<<<<
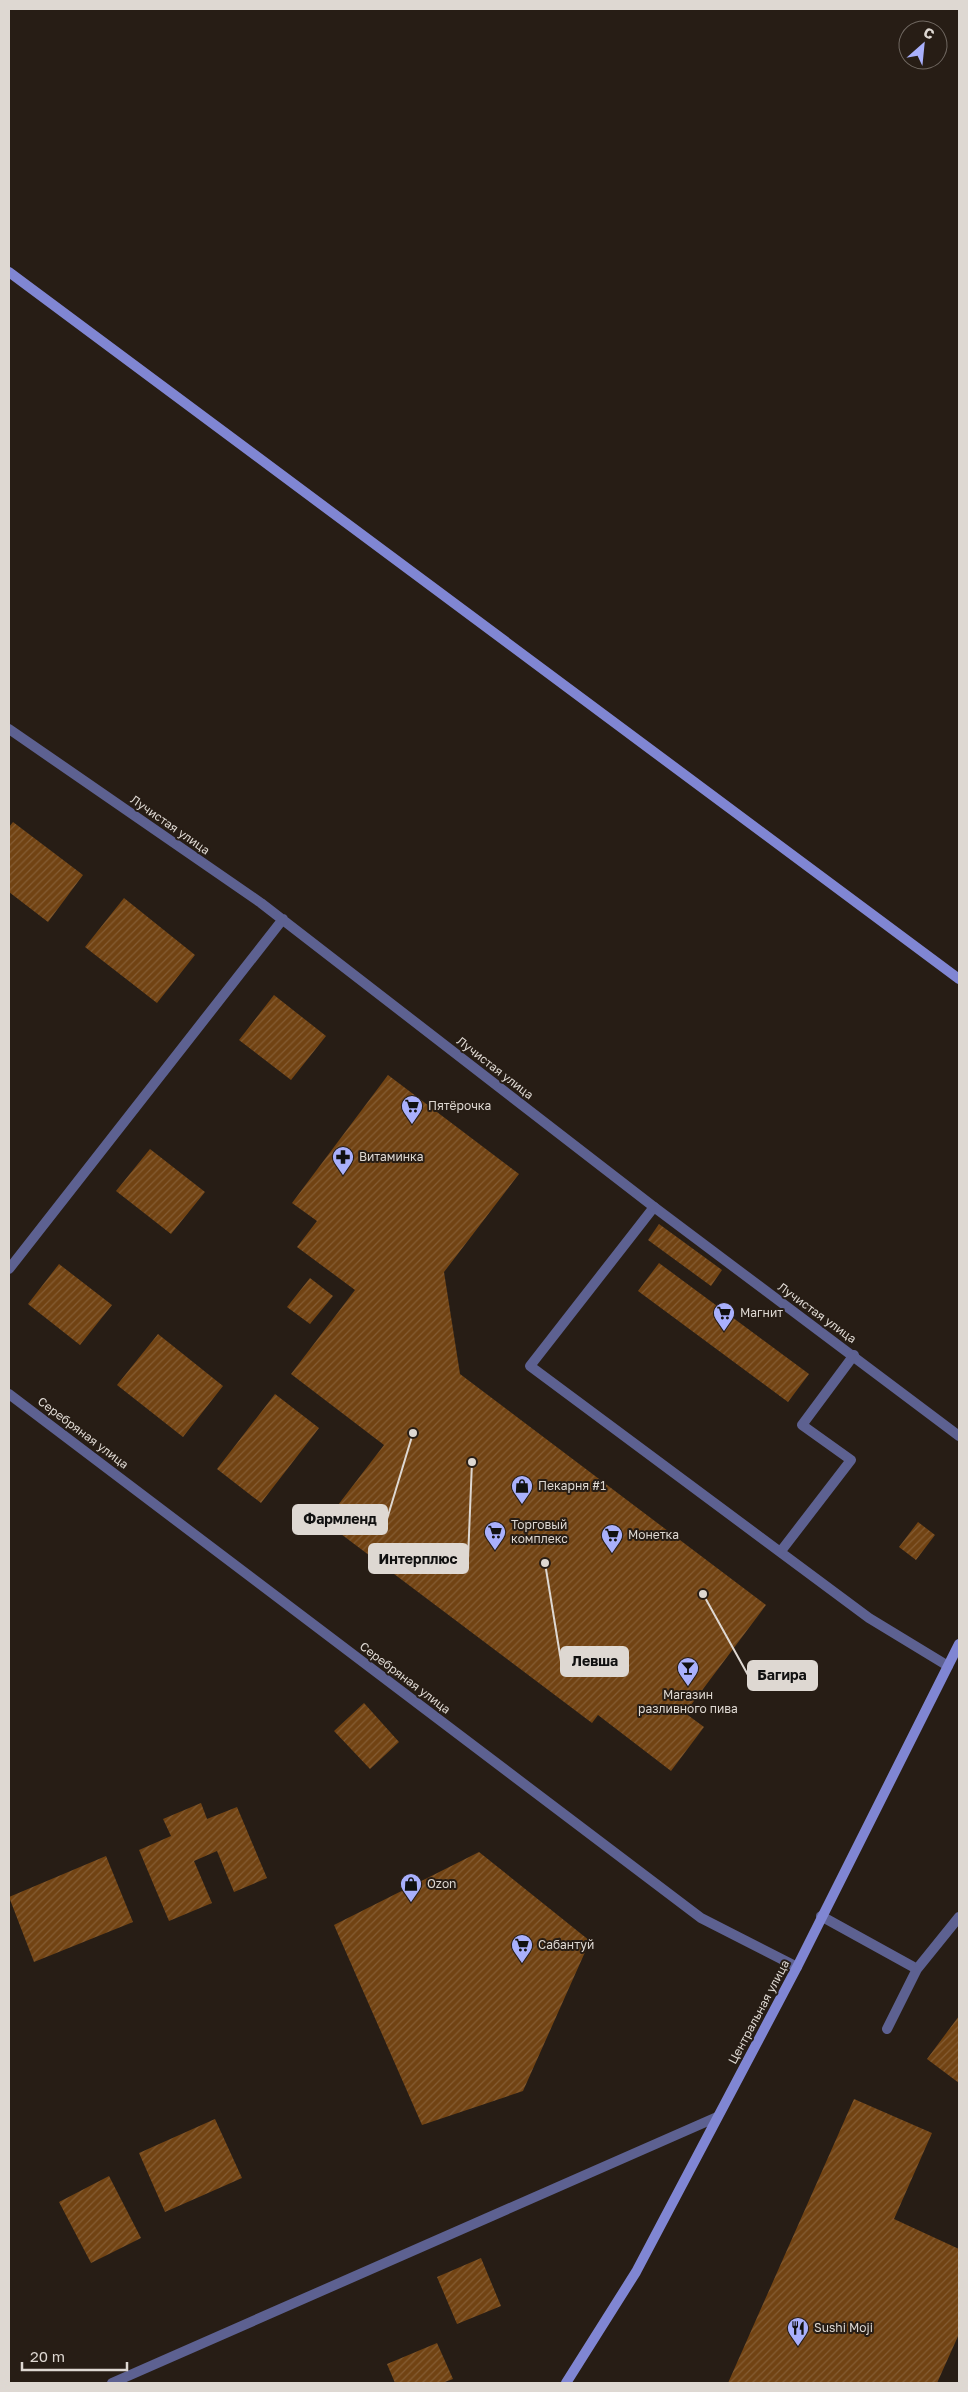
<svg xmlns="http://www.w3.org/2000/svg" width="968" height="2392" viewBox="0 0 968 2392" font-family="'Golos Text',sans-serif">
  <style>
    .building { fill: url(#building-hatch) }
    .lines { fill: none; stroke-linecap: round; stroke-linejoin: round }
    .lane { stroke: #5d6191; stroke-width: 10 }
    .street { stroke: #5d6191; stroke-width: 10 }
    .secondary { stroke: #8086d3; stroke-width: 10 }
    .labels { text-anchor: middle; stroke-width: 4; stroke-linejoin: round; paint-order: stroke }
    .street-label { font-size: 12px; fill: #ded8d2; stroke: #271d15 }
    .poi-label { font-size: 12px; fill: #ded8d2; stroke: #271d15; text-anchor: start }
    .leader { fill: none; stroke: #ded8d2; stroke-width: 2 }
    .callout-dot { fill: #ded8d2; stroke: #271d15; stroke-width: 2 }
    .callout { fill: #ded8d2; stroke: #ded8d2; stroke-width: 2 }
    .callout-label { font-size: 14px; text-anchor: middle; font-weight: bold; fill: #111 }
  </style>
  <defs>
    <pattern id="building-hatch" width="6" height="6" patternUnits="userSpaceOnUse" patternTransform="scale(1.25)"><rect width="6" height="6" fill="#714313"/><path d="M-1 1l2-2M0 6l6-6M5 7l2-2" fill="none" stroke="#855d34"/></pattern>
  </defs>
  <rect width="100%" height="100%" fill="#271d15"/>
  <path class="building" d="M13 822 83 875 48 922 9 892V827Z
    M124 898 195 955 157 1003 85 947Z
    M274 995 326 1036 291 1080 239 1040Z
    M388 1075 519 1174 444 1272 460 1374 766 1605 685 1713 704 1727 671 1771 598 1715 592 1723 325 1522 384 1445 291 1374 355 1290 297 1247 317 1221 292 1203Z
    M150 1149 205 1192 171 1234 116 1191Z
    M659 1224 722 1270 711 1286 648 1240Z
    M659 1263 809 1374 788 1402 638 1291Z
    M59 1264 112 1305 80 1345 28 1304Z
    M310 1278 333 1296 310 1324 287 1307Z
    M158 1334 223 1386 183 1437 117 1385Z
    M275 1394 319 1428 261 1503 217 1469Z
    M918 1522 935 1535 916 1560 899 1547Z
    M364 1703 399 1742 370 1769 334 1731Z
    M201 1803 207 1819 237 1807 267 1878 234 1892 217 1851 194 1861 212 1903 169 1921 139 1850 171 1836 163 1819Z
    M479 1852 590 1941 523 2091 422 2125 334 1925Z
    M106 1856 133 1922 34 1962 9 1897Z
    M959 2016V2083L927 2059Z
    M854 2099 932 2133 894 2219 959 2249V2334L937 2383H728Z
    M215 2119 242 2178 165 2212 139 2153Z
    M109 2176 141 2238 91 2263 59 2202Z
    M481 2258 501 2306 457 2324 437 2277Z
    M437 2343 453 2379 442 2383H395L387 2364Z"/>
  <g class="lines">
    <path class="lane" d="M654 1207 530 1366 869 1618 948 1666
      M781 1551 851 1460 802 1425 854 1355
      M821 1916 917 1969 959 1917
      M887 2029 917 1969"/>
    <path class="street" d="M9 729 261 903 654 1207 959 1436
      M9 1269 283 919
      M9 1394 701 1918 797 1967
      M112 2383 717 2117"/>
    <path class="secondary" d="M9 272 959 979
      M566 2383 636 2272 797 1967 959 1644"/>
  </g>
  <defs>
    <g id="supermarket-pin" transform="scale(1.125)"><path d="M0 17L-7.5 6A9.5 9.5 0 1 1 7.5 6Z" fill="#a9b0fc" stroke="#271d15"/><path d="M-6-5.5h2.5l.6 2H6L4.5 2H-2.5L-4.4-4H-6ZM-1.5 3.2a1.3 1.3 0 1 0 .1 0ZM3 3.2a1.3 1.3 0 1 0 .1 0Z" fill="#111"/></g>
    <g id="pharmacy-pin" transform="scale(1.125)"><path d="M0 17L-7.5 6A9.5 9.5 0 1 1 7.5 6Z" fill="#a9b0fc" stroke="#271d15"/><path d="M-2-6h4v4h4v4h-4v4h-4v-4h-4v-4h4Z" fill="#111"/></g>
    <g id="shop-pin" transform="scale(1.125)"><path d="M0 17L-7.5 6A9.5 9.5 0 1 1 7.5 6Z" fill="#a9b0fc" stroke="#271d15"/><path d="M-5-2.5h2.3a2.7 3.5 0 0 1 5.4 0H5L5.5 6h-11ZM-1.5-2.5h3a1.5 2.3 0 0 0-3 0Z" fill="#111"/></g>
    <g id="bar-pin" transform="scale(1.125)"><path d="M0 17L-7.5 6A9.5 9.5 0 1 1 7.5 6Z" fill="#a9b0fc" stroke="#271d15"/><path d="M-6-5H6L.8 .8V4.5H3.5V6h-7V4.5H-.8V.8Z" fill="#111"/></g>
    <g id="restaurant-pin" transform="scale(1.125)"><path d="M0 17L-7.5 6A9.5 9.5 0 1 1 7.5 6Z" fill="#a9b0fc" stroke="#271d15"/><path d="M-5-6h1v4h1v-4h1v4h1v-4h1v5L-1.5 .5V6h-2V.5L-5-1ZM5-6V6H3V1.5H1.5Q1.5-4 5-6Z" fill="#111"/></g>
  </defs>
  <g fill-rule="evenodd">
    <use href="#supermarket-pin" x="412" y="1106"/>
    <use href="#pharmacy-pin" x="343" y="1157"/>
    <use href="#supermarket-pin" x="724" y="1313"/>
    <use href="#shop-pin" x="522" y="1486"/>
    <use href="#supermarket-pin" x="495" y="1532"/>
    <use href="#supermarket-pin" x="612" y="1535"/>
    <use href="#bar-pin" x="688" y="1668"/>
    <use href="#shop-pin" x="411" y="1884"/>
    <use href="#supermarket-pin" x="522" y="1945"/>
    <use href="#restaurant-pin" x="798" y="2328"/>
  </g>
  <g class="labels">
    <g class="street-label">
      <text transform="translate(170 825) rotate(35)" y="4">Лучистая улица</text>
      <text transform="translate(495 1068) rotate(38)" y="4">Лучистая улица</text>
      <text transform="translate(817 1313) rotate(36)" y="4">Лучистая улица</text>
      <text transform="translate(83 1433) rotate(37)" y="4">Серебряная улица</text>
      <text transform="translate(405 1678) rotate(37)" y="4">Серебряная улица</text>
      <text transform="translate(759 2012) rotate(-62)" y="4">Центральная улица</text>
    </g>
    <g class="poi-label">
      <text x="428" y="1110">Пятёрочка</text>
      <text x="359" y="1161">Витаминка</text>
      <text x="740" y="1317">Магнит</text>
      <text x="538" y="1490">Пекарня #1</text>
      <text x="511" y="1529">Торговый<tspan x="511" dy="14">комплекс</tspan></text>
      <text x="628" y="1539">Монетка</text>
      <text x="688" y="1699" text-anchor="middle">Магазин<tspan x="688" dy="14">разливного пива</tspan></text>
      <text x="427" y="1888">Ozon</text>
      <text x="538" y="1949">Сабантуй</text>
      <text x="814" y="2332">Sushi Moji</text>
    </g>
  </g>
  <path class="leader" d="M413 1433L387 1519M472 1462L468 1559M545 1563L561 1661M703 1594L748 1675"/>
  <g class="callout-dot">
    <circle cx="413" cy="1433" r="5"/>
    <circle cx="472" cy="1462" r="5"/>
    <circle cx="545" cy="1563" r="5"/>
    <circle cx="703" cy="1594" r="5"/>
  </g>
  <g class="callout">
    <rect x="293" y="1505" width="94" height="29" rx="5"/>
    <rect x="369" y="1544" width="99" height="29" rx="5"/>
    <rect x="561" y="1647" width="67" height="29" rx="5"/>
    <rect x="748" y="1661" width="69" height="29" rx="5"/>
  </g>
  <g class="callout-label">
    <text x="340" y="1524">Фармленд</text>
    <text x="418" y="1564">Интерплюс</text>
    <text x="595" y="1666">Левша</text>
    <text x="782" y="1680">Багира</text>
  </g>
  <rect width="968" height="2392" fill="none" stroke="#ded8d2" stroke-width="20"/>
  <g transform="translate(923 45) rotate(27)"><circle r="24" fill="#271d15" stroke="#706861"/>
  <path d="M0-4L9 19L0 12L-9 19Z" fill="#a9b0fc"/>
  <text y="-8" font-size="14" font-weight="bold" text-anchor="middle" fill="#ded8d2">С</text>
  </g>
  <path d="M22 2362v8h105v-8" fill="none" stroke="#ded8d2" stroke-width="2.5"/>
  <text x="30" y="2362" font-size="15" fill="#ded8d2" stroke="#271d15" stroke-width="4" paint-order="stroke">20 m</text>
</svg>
>>>>
# TASK DETAILS
Could you retype exactly the lines above, starting at the line that contains "M215 2119 242 2178 165 2212 139 2153Z" and ending at the line that contains "M781 1551 851 1460 802 1425 854 1355", and nothing more?

# SOLVED EXERCISE
    M215 2119 242 2178 165 2212 139 2153Z
    M109 2176 141 2238 91 2263 59 2202Z
    M481 2258 501 2306 457 2324 437 2277Z
    M437 2343 453 2379 442 2383H395L387 2364Z"/>
  <g class="lines">
    <path class="lane" d="M654 1207 530 1366 869 1618 948 1666
      M781 1551 851 1460 802 1425 854 1355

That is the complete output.